Input-Driven Dynamics for Robust Memory Retrieval in Hopfield Networks
This work addresses a gap in understanding memory retrieval dynamics in neural networks, offering insights for computational neuroscience and AI memory systems, though it is incremental in extending existing Hopfield frameworks.
The paper tackles the underexplored role of external inputs in Hopfield networks by proposing a novel dynamical system where inputs directly influence synapses and shape the energy landscape, enabling correct classification of highly mixed inputs and demonstrating improved robustness to noise compared to classic models.
The Hopfield model provides a mathematically idealized yet insightful framework for understanding the mechanisms of memory storage and retrieval in the human brain.

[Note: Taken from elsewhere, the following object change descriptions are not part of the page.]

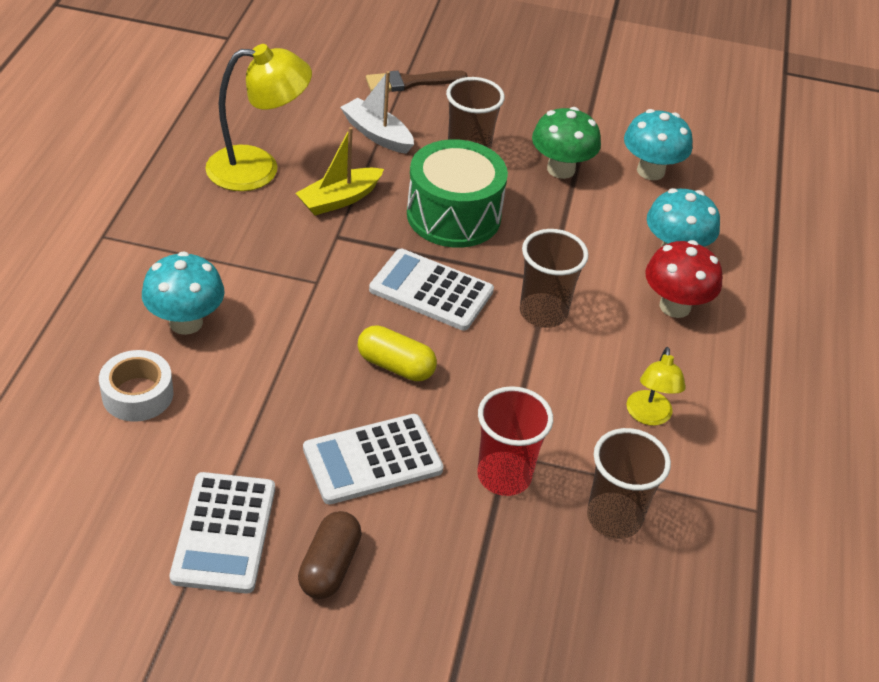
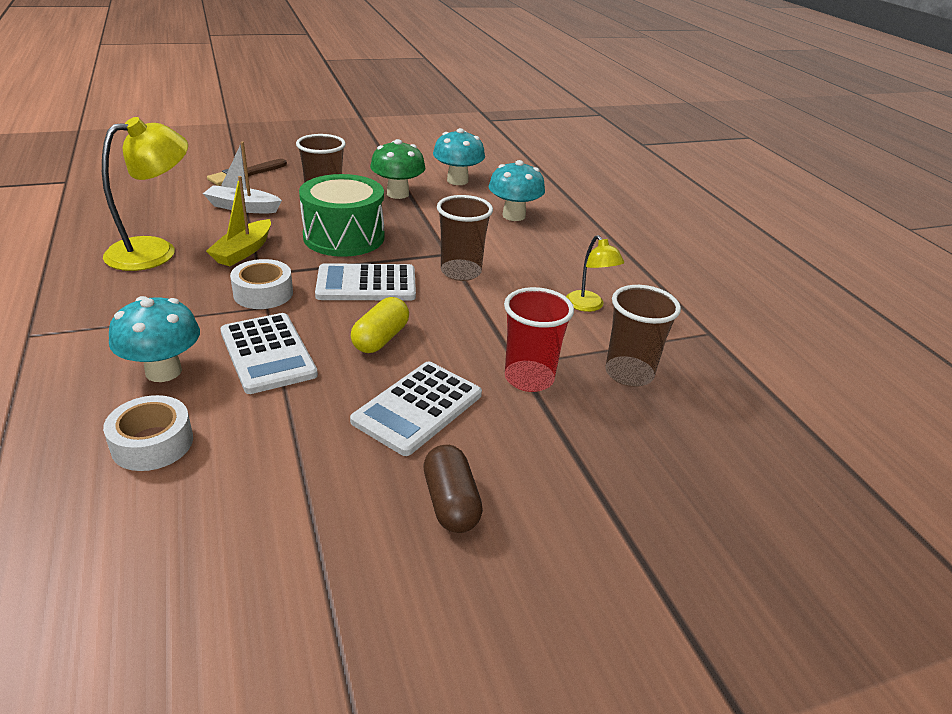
camera: 30 degrees left, 10 degrees down
white calculator [169,472,275,594] -> white calculator moved to [220,313,318,394]
yellow capsule [358,325,437,381] -> yellow capsule turned 60 degrees counterclockwise [351,297,409,353]
red mushroom [646,240,723,318] -> none
none -> white tape [230,259,293,309]

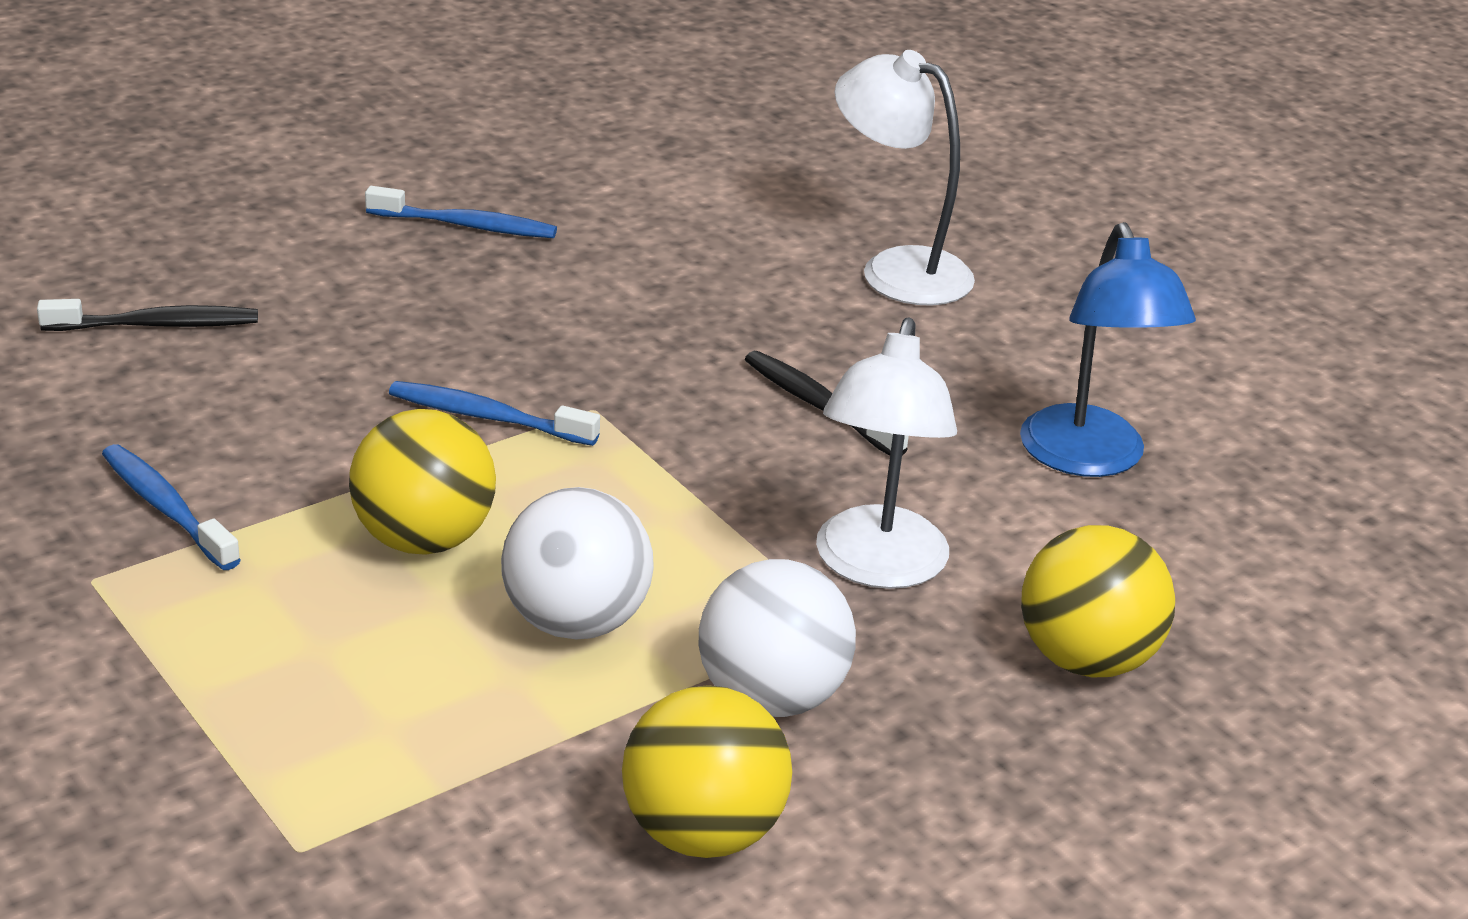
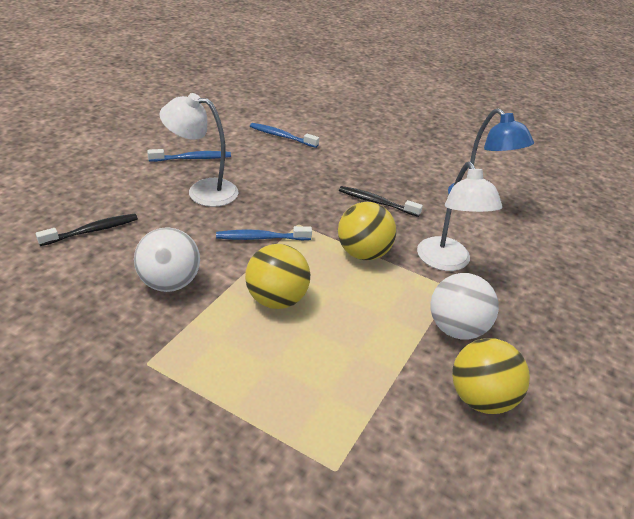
camera: 25 degrees left, 5 degrees up
blue toothbrush [102,444,241,570] -> blue toothbrush moved to [250,123,319,148]
white ball [501,487,654,640] -> white ball moved to [134,227,200,292]
white lamp [835,50,975,306] -> white lamp moved to [160,93,238,207]
yellow ball [1021,525,1175,677] -> yellow ball moved to [338,202,396,260]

This model has inspired four decades of extensive research on learning and retrieval dynamics, capacity estimates, and sequential transitions among memories. Notably, the role and impact of external inputs has been largely underexplored, from their effects on neural dynamics to how they facilitate effective memory retrieval. To bridge this gap, we propose a novel dynamical system framework in which the external input directly influences the neural synapses and shapes the energy landscape of the Hopfield model. This plasticity-based mechanism provides a clear energetic interpretation of the memory retrieval process and proves effective at correctly classifying highly mixed inputs. Furthermore, we integrate this model within the framework of modern Hopfield architectures, using this connection to elucidate how current and past information are combined during the retrieval process. Finally, we embed both the classic and the new model in an environment disrupted by noise and compare their robustness during memory retrieval.